This work was done as part of INF-553 (Foundations and Applications of Data Mining) coursework at USC
Environment requirements- I have used Python 2.7 and Spark 2.2.1 to complete this assignment
Note: Paths can be relative to current directory or absolute.
Note: There should NOT be any spaces in the file path or file name
Dataset- Test data is present in "data" subfolder, and training data can be downloaded from https://grouplens.org/datasets/movielens/ (ml-latest-small.zip)
$SPARK_HOME/bin/spark-submit Nupur_Shukla_task1_Jaccard.py ml-latest-small/ratings.csv
I developed LSH (Local Sensitivity Hashing) technique to find similar movies according to the ratings of the users. I have focussed on 0-1 ratings rather than the actual ratings of the users. To be more specific, if a user has rated a movie, then his contribution to the characteristic matrix is 1 while if he hasn't rated a movie his contribution is 0. The goal is to identify similar movies whose Similarity is greater or equal to 0.5.

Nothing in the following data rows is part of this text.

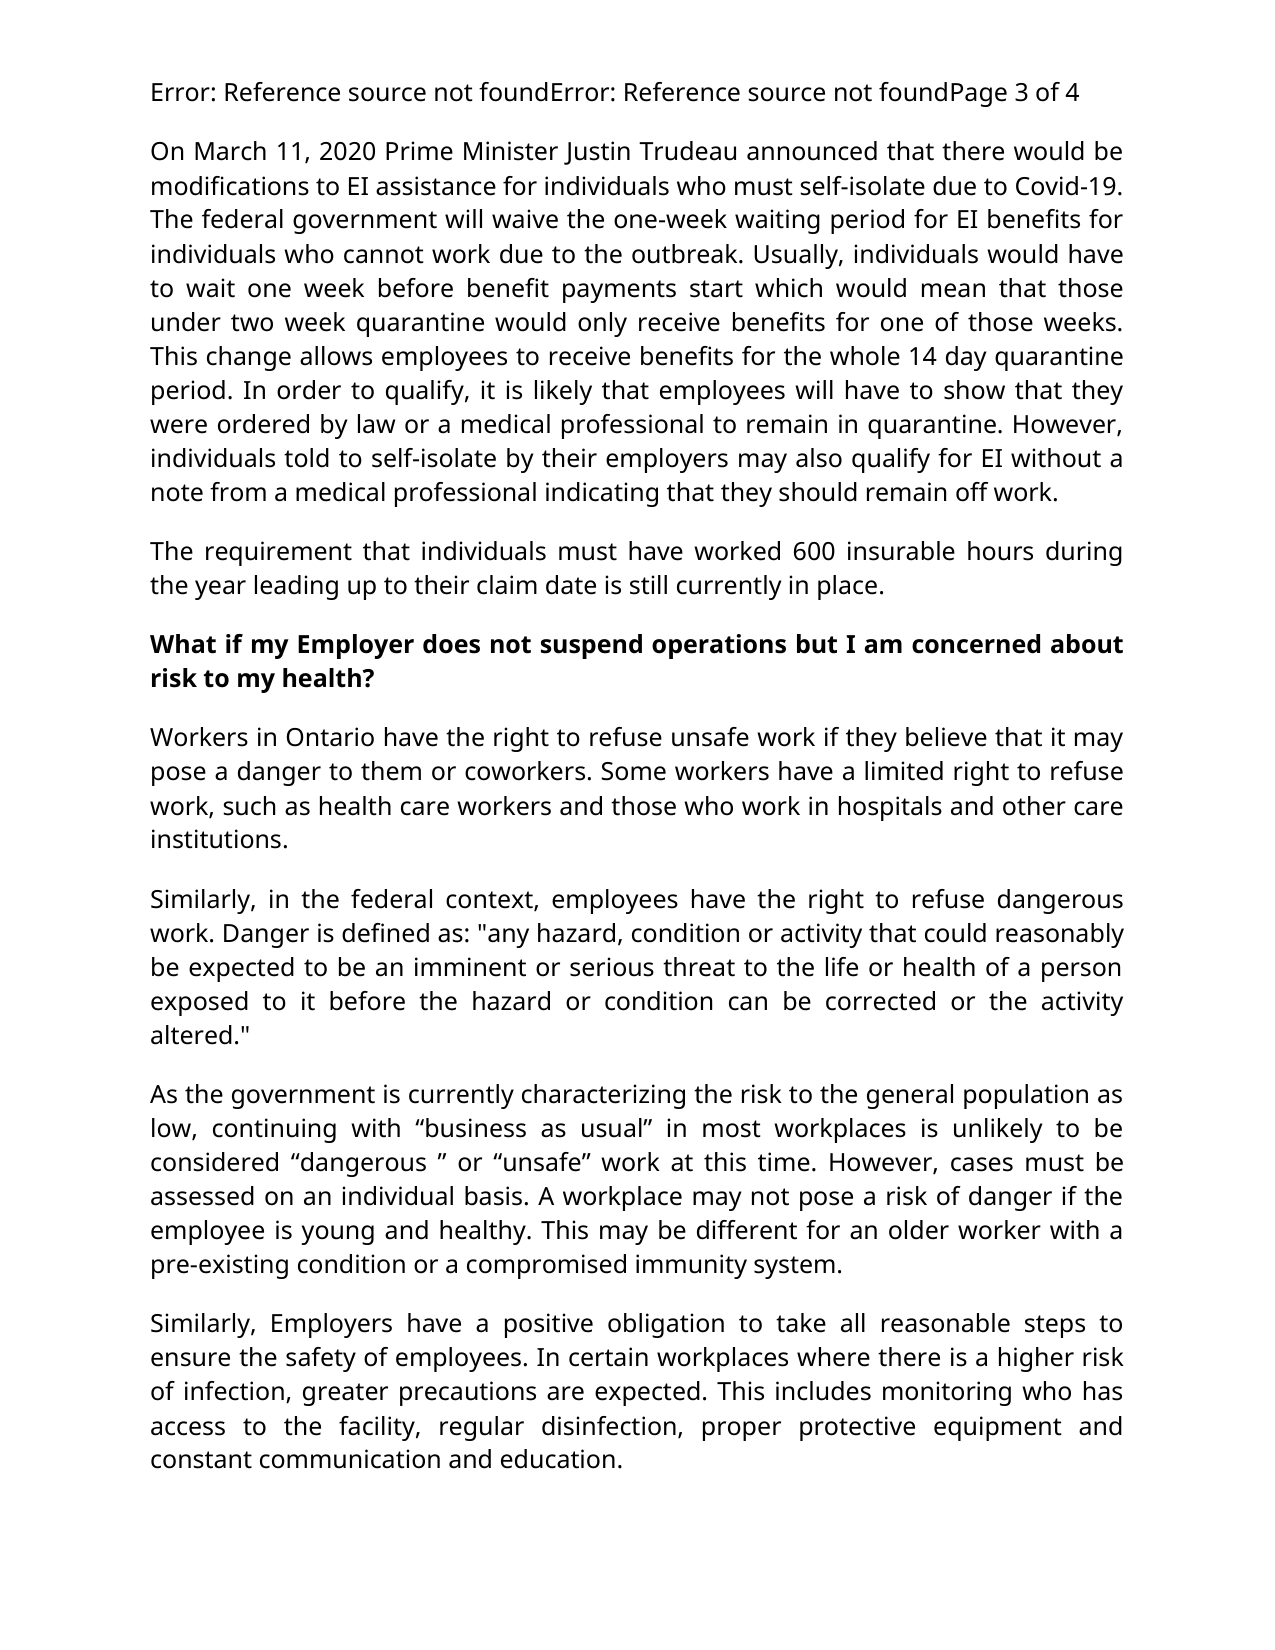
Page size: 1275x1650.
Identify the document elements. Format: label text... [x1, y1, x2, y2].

text Similarly, Employers have a positive obligation to take all reasonable steps to ensure the safety of employees. In certain workplaces where there is a higher risk of infection, greater precautions are expected. This includes monitoring who has access to the facility, regular disinfection, proper protective equipment and constant communication and education. [150, 1306, 1125, 1476]
text Workers in Ontario have the right to refuse unsafe work if they believe that it may pose a danger to them or coworkers. Some workers have a limited right to refuse work, such as health care workers and those who work in hospitals and other care institutions. [150, 720, 1125, 856]
text As the government is currently characterizing the risk to the general population as low, continuing with “business as usual” in most workplaces is unlikely to be considered “dangerous ” or “unsafe” work at this time. However, cases must be assessed on an individual basis. A workplace may not pose a risk of danger if the employee is young and healthy. This may be different for an older worker with a pre-existing condition or a compromised immunity system. [150, 1077, 1125, 1281]
text On March 11, 2020 Prime Minister Justin Trudeau announced that there would be modifications to EI assistance for individuals who must self-isolate due to Covid-19. The federal government will waive the one-week waiting period for EI benefits for individuals who cannot work due to the outbreak. Usually, individuals would have to wait one week before benefit payments start which would mean that those under two week quarantine would only receive benefits for one of those weeks. This change allows employees to receive benefits for the whole 14 day quarantine period. In order to qualify, it is likely that employees will have to show that they were ordered by law or a medical professional to remain in quarantine. However, individuals told to self-isolate by their employers may also qualify for EI without a note from a medical professional indicating that they should remain off work. [150, 134, 1125, 509]
text What if my Employer does not suspend operations but I am concerned about risk to my health? [150, 627, 1125, 695]
text The requirement that individuals must have worked 600 insurable hours during the year leading up to their claim date is still currently in place. [150, 534, 1125, 602]
text Similarly, in the federal context, employees have the right to refuse dangerous work. Danger is defined as: "any hazard, condition or activity that could reasonably be expected to be an imminent or serious threat to the life or health of a person exposed to it before the hazard or condition can be corrected or the activity altered." [150, 881, 1125, 1052]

I have created 14 random hash functions to compute signature matrix. And I have used B=7 and R=2
Output file with name “Nupur_Shukla_SimilarMovies_Jaccard.txt” is created in the current directory. Following are the precision and recall values:
Precision 1.0,
Recall 0.826665070413,
Time: 99.0616660118 seconds
Model based CF
$SPARK_HOME/bin/spark-submit Nupur_Shukla_task2_ModelBasedCF.py
<Path of ratings.csv file>
<Path of test.csv file>
Example: $SPARK_HOME/bin/spark-submit Nupur_Shukla_task2_ModelBasedCF.py "ml-latest-small/ratings.csv" "data/testing_small.csv"

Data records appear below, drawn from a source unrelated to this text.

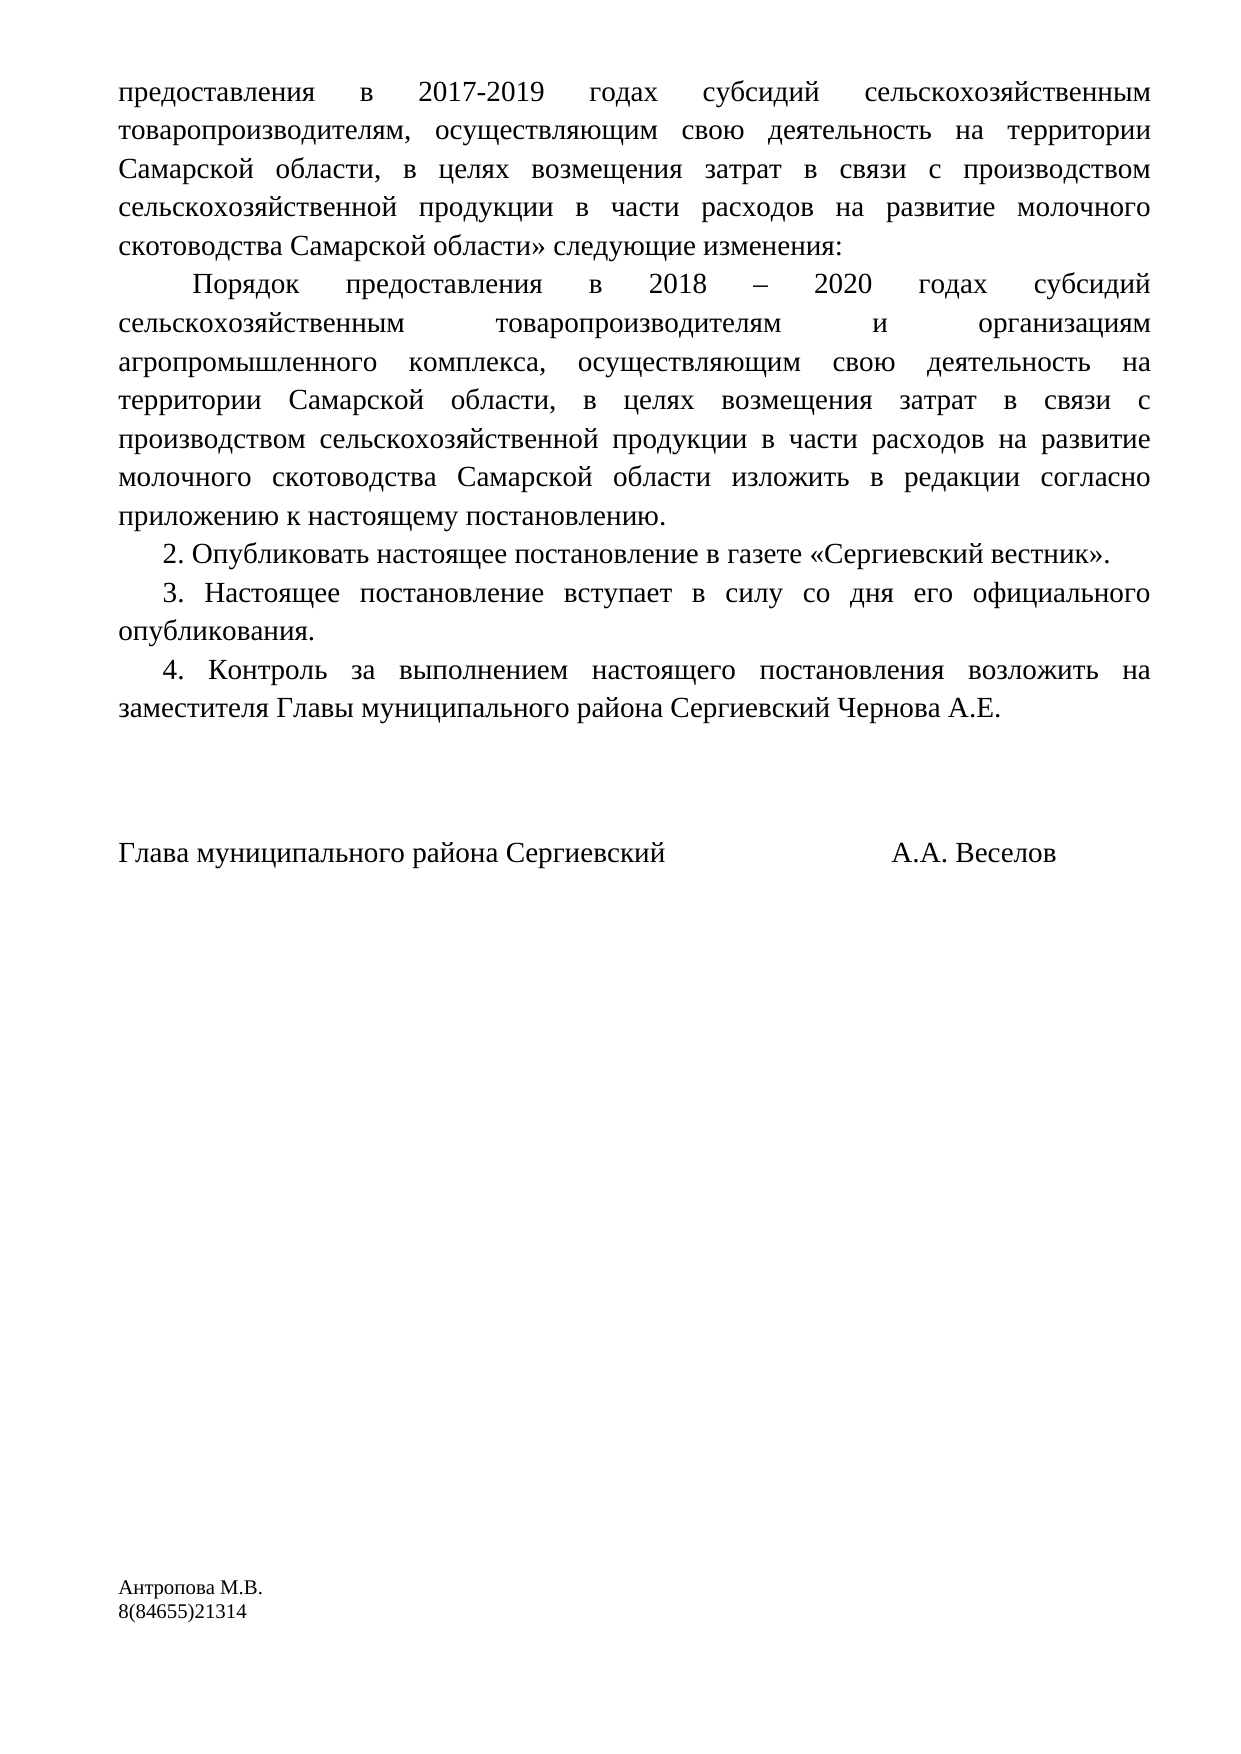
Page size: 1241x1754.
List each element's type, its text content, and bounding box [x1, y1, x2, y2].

text 2. Опубликовать настоящее постановление в газете «Сергиевский вестник». [118, 536, 1152, 570]
text 3. Настоящее постановление вступает в силу со дня его официального опубликования. [118, 575, 1152, 647]
text 4. Контроль за выполнением настоящего постановления возложить на заместителя Главы муниципального района Сергиевский Чернова А.Е. [118, 652, 1152, 724]
text Порядок предоставления в 2018 – 2020 годах субсидий сельскохозяйственным товаропроизводителям и организациям агропромышленного комплекса, осуществляющим свою деятельность на территории Самарской области, в целях возмещения затрат в связи с производством сельскохозяйственной продукции в части расходов на развитие молочного скотоводства Самарской области изложить в редакции согласно приложению к настоящему постановлению. [118, 267, 1152, 531]
text 8(84655)21314 [118, 1599, 1152, 1623]
text Глава муниципального района Сергиевский А.А. Веселов [118, 835, 1152, 868]
text Антропова М.В. [118, 1575, 1152, 1599]
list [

Parameters: rank = 10, iterations = 7, lambda_ = 0.1
Output:
=0 and <1: 13783
=1 and <2: 4119
=2 and <3: 717
=3 and <4: 110
=4: 4
RMSE: 0.952740143837
Time: 14.6660470963 sec
User based CF
Used Pearson correlation similarity to compute weights and thus do the prediction using those.
$SPARK_HOME/bin/spark-submit Nupur_Shukla_task2_UserBasedCF.py
<Path of ratings.csv file>
<Path of test.csv file>
Example: $SPARK_HOME/bin/spark-submit Nupur_Shukla_task2_UserBasedCF.py "ml-latest-small/ratings.csv" "data/testing_small.csv"
Output:
=0 and <1: 15122
=1 and <2: 4194
=2 and <3: 787
=3 and <4: 142
=4: 11
RMSE: 0.952949861361
Time: 190.558803082 sec
Item based CF
I have implemented item-based CF with LSH and without LSH in the same python file. Results of item-based CF with LSH have been written to output file “Nupur_Shukla_task2_ItemBasedCF.txt”
Item based CF with LSH-
On running LSH first, we get pairs of most similar movie items. This is the pre-computation step. I have used the pairs I got from LSH, and computed Pearson Correlation weights only between those pairs to make the prediction for the test data.
$SPARK_HOME/bin/spark-submit Nupur_Shukla_task2_ItemBasedCF.py
<Path of ratings.csv file>
<Path of test.csv file>
Example: $SPARK_HOME/bin/spark-submit Nupur_Shukla_task2_ItemBasedCF.py "ml-latest-small/ratings.csv" "data/testing_small.csv"
Item based CF without LSH-
For this I have computed Pearson Correlation weights between all pairs of movie items, and used top 10 weights (i.e neighborhood value N = 10) and used these to make predictions for test data.
Results and Comparison:
Time taken to perform LSH = 100 sec
Itembased CF with LSH
=0 and <1: 14723
=1 and <2: 4483
=2 and <3: 932
=3 and <4: 117
=4: 1
RMSE: 0.975430599377
Time to predict with LSH: 9.98718690872 sec
Itembased CF without LSH (N=10)
=0 and <1: 13611
=1 and <2: 5117
=2 and <3: 1239
=3 and <4: 249
=4: 40
RMSE: 1.04775108034
Time to predict without LSH: 92.3959190845 sec
As it is visible from the results, item-based CF with LSH leads to much faster predictions than item-based CF without LSH. This is because with LSH we already get similar pairs, and thus we compute Pearson weights only between those pairs, as opposed to computing weights between all pairs (which is expensive because there are large number of items). This largely decreases the pair wise comparisons and leads to much faster predictions.